Village guards among suspects in Turkish attack

BILGE, Turkey — A Turkish court charged at least eight people including government-linked village guards in the killing of 44 people at an engagement ceremony in the Kurdish-dominated southeast, the interior minister said.

The Monday night attack — in which masked assailants gunned down the betrothed couple, the Islamic cleric and many guests — was the result of a family feud, authorities said.

Weapons used in the attack belonged to the Bilge village’s guards, who are paid and armed by the state to fight alongside troops against rebels from the Kurdistan Workers Party, or PKK, Interior Minister Besir Atalay said.

“It is a disappointing factor that village guards are involved,” Atalay said. “There are village guards both among the dead and the suspects, and the weapons belong to village guards.”

Turkey has said its 70,000 or so village guards have protected remote villages and guided troops over a rugged terrain. But it has struggled over how to trim the force without releasing masses of trained fighters onto the streets of Turkey’s southeast, where unemployment in some areas reaches 50 percent.

A court today charged eight suspects for their alleged involvement in the attack, authorities said. Private CNN-Turk television said two more suspects were charged later, but authorities did not immediately confirm that. The state-run Anatolia news agency reported the total number of suspects charged at 12, but there was no immediate way to reconcile the differing accounts.

Authorities have said that some of the suspects were related to the victims, and that the attack turned many children into orphans.

“Thirty-one children lost both their mothers and fathers in the attack,” Fevzi Hamidi, a social service official, told private NTV television. “There are several others who lost either their mother or father.” Hamidi said the government would offer counciling to the survivors.

Prime Minister Recep Tayyip Erdogan said the attack was the “result of a feud between two families.”

Eight families with links to the suspects fled the village with their belongings today, saying they had received death threats from victims’ relatives, according to NTV. Earlier, soldiers had prevented a group of mourning women from attacking their houses, Anatolia said.

Justice Minister Sadullah Ergin said the suspects in custody had given conflicting accounts of the incident.

The village — in the impoverished Mardin province, near the border with Syria — is steeped in tradition, and clans have engaged in violence in the past to defend what they view as family honor. The rural area has also endured years of fighting between Turkish soldiers and Kurdish rebels, who are seeking more autonomy.

Mourners in Bilge, including women in long dresses and headscarves, sat crying and wailing beside the graves of slain relatives today. One held a man’s photograph close to her chest.

Journalists were allowed today to visit the house where the attack took place, and found walls riddled with bullet holes and all the windows shattered. Authorities had apparently removed blood-stained carpets, revealing bare, concrete floors.

One 12-year-old said his mother was among those killed at the ceremony, during which he had stayed home with the rest of his family, according to Anatolia. He said they went to the house after hearing gunfire.

“There was blood everywhere,” Siddik Celebi was quoted as saying. “My father and villagers put everyone into cars. They took them to hospital. Then the bad news arrived. I heard that my mother had died. Besides my mother, I lost two uncles from my father’s side and two uncles from my mothers’ side.”

(TASK DESCRIPTION): Copy the part of the article on the Bilge attack starting at "A court today" and ending at "children into orphans.", word for word.

(SOURCE INFORMATION):

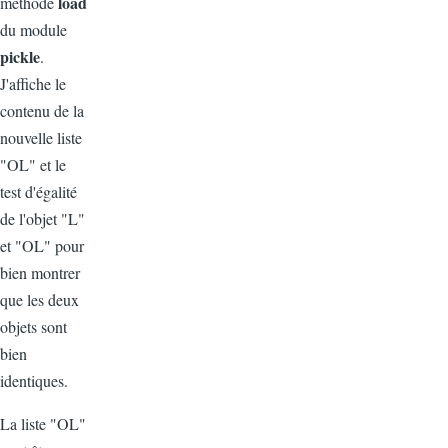
load
méthode
du module
pickle
.
J'affiche le
contenu de la
nouvelle liste
"OL" et le
test d'égalité
de l'objet "L"
et "OL" pour
bien montrer
que les deux
objets sont
bien
identiques.
La liste "OL"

(RESULT FOR THIS TASK):
A court today charged eight suspects for their alleged involvement in the attack, authorities said. Private CNN-Turk television said two more suspects were charged later, but authorities did not immediately confirm that. The state-run Anatolia news agency reported the total number of suspects charged at 12, but there was no immediate way to reconcile the differing accounts.

Authorities have said that some of the suspects were related to the victims, and that the attack turned many children into orphans.